**Fragmento seleccionado**:
<<<<
Mahatma Gandhi (1869-1948) empleó el pacifismo por razones estrictamente religiosas, sin dejar por ello de perseguir una finalidad política: luchar incruentamente por expulsar a Gran Bretaña de la India y alcanzar la independencia de su nación. Y este pacifismo gandhiano nunca fue obstáculo para que Gandhi admirara a Benito Mussolini y al fascismo italiano (algo que ignora la mayoría de pacifistas de rebaño). Es cierto que Tolstoi ejerció una formidable influencia sobre el pensamiento de Gandhi, pero la inspiración de Gandhi no hay que encontrarla en el “El Reino de Dios está en Vosotros” de Tolstoi, sino en el concepto religioso y filosófico de la tradición india: la “Ahimsa”. Y aquí debemos aclarar un poco la procedencia de este término sánscrito.

La “Ahimsa” suele traducirse como “no-violencia”, pero sería más apropiado traducirlo como “no hacer daño”. Puede encontrarse en los textos de la “Upanishads”, pero la “Ahimsa” fue asimilada por algunas modalidades del hinduísmo, del budismo y del jainismo. Sin embargo, es tal el desconocimiento de las diversas tradiciones de Extremo Oriente que se considera que todo el hinduísmo, todo el budismo y todo el jainismo la acepta con el mismo rigor. Eso ha dado una imagen de “benevolencia” (muy buen rollo) a estas religiones que está muy lejos de hacerles justicia.

Ahimsa en el hinduísmo

Estas tres religiones son tan antiguas como para haberse ido complicando en su despliegue y su complejidad es más de la que puede sospechar el necio occidental, ese que se apresura a identificar hinduísmo y budismo con la “no-violencia”.
>>>>
**Datos proporcionados**:
<<<<
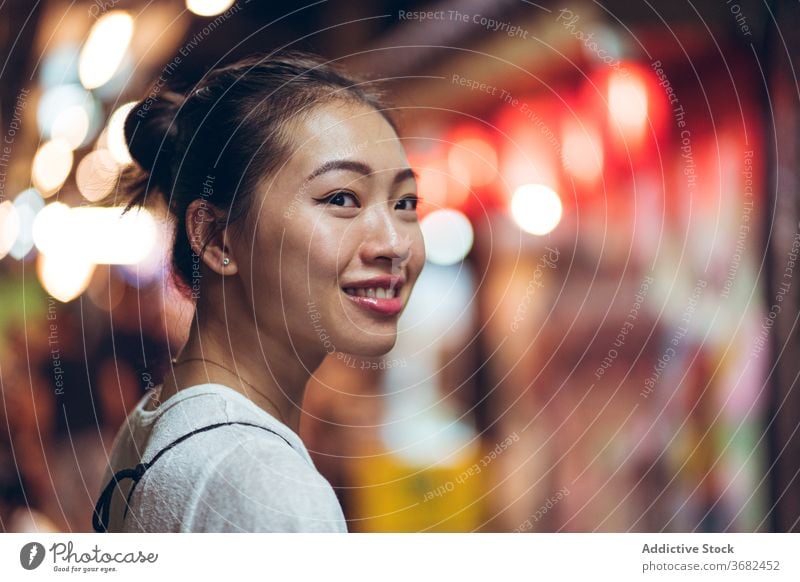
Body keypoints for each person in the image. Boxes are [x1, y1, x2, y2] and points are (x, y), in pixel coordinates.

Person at [92, 50, 425, 532]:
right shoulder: (267, 487)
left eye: (405, 202)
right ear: (218, 238)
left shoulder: (151, 424)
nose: (395, 243)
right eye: (341, 198)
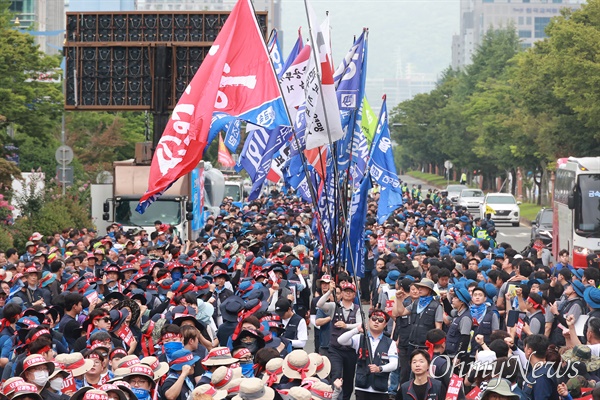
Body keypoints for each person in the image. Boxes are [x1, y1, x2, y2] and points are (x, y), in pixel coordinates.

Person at [337, 309, 398, 400]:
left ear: (385, 324)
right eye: (373, 319)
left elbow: (394, 364)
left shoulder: (390, 343)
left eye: (380, 320)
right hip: (362, 387)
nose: (376, 322)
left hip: (381, 389)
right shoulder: (360, 338)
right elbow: (341, 340)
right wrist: (356, 329)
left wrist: (380, 368)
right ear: (369, 321)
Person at [317, 281, 362, 400]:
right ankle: (335, 397)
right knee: (336, 374)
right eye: (345, 291)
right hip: (335, 348)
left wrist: (345, 325)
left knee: (348, 378)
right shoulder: (334, 306)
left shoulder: (357, 309)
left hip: (350, 350)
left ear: (354, 295)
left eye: (351, 291)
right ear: (341, 293)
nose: (348, 293)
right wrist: (329, 292)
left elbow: (361, 324)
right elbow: (320, 304)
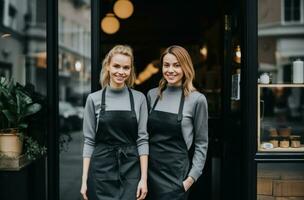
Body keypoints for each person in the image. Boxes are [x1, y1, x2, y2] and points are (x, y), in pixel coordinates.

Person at [80, 45, 148, 200]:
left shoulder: (139, 99)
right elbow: (89, 141)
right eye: (116, 66)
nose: (121, 72)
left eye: (126, 67)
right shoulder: (93, 99)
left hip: (131, 168)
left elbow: (142, 140)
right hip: (101, 169)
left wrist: (143, 179)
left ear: (131, 70)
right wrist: (84, 180)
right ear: (108, 67)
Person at [147, 45, 208, 199]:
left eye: (177, 65)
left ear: (185, 67)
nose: (170, 70)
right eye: (166, 65)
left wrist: (191, 178)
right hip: (149, 174)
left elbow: (202, 143)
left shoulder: (197, 99)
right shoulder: (152, 95)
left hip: (176, 177)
>>>>
**Preguntas de comprensión**:
**a)** Responde a estas preguntas según el fragmento sobre la Ahimsa:
(i) ¿Qué finalidad política perseguía Gandhi?
(ii) ¿Cómo sería más apropiado traducir el término «Ahimsa»?
(iii) ¿En qué textos puede encontrarse la Ahimsa?
**b)** Indica si cada afirmación concuerda con el fragmento sobre la Ahimsa y cita las palabras del fragmento que lo deciden:
(i) El pacifismo de Gandhi no le impidió admirar a Mussolini.
(ii) La inspiración de Gandhi debe buscarse en «El Reino de Dios está en Vosotros» de Tolstoi.
(iii) La Ahimsa fue asimilada por algunas modalidades del hinduismo, del budismo y del jainismo.
**c)** Reanuda el fragmento sobre la Ahimsa a partir del punto en que se detiene.
Los datos provienen de una fuente ajena al fragmento.

**Respuestas**:
**a)**
(i) Gandhi buscaba luchar incruentamente por expulsar a Gran Bretaña de la India y alcanzar la independencia de su nación.
(ii) Sería más apropiado traducirlo como «no hacer daño».
(iii) Puede encontrarse en los textos de las «Upanishads».

**b)**
(i) Sí: «este pacifismo gandhiano nunca fue obstáculo para que Gandhi admirara a Benito Mussolini y al fascismo italiano».
(ii) No: «la inspiración de Gandhi no hay que encontrarla en el “El Reino de Dios está en Vosotros” de Tolstoi, sino en el concepto religioso y filosófico de la tradición india: la “Ahimsa”».
(iii) Sí: «la “Ahimsa” fue asimilada por algunas modalidades del hinduísmo, del budismo y del jainismo».

**c)**
El hinduísmo fue el suelo sobre el que surgieron tanto el budismo como el jainismo. Pero en el hinduísmo la “Ahimsa” no puede entenderse como un concepto permanente en el tiempo ni tampoco generalizado socialmente, dado que la doctrina de las “varnas” (las castas) establece con claridad meridiana que la sociedad hindú se halla estratificada en cuatro órdenes sociales con obligaciones y derechos muy distintos: los brahmanes, los ksatryas (guerreros), los vaisyas (mercaderes) y los siervos (sudras). Atendiendo a la segunda de las castas hindúes vemos que esta religión antiquísima admite la función militar como algo necesario para la defensa de la sociedad. A lo largo de su historia, el hinduísmo ha manifestado que, si bien es cierto que existe una tendencia por el “no hacer daño”, la violencia es algo necesario. Lo vemos clamorosamente en el “Bhagavad Gita” (perteneciente al Mahabharata, aproximadamente siglo III a. C.) En el “Bhagavad Gita”, Krisna (avatar de Visnú) le dice a Arjuna (que duda si combatir a sus parientes):

“¿De dónde este decaimiento
te ha invadido en el riesgo,
impropio de un noble, que aleja del cielo,
que no trae gloria, oh Arjuna?

No vayas a caer en cobardía, hijo de Prtha.
Es algo que no es propio de ti.
La vil debilidad del corazón
arrojando lejos, yérguete, Destructor de enemigos”.

Krisna termina convenciendo a Arjuna de la necesidad de entrar en batalla y aniquilar físicamente a sus adversarios mediante la guerra, en la persuasión de que los muertos que siembre sobre el campo de batalla, bien mirado por encima del mundo de las apariencias, no mueren, puesto que se reencarnarán.

Según el cómputo de las edades que rigen para el hinduísmo, estamos (en nuestros presentes días) en el llamado “Kali Yuga” (la edad oscura) en que abunda la contienda, la ignorancia, la irreligión y el vicio y se vaticina en el hinduísmo que para dar fin al colmo de este exceso del mal vendrá otro avatar de Visnú, Kalki, que destruirá a los demonios para abrir la siguiente edad llamada “Satya Yuga”. Es interesante reparar en el asombroso parecido que muestra la iconografía del Kalki hindú con nuestro Santiago Matamoros.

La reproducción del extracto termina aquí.